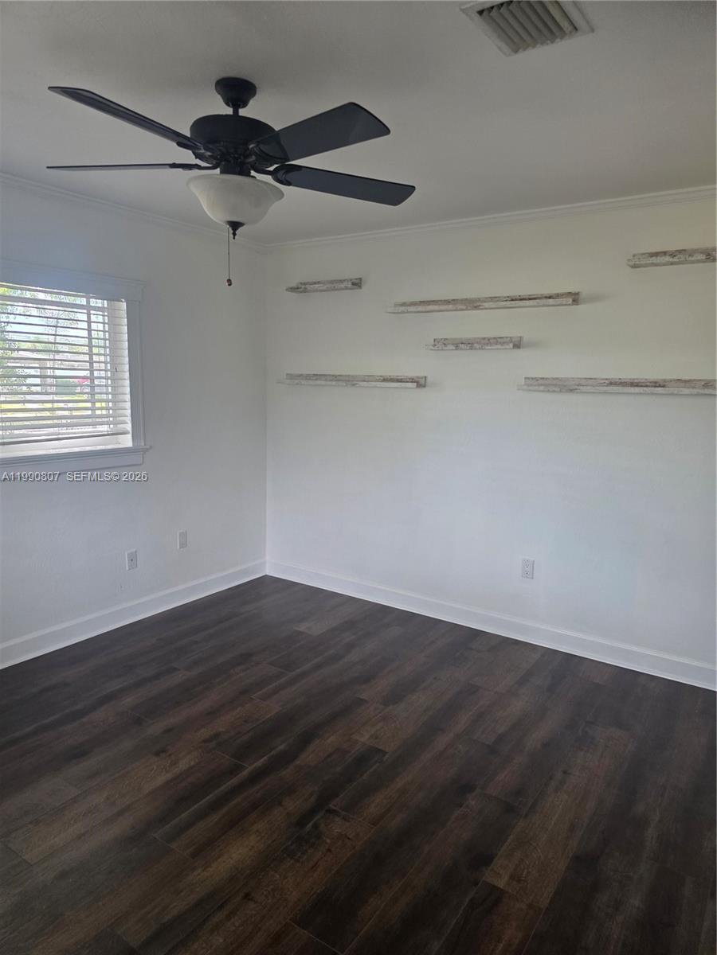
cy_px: 478
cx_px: 358
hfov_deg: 58.9
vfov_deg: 73.9
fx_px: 635
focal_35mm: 23
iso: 250
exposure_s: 1/120
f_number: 1.7
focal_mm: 6.3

JOB:
If a record holds a picture, leave the picture out, but copy everything else exactly.

RESPONSE AREA:
cy_px: 478
cx_px: 358
hfov_deg: 58.9
vfov_deg: 73.9
fx_px: 635
focal_35mm: 23
iso: 250
exposure_s: 1/120
f_number: 1.7
focal_mm: 6.3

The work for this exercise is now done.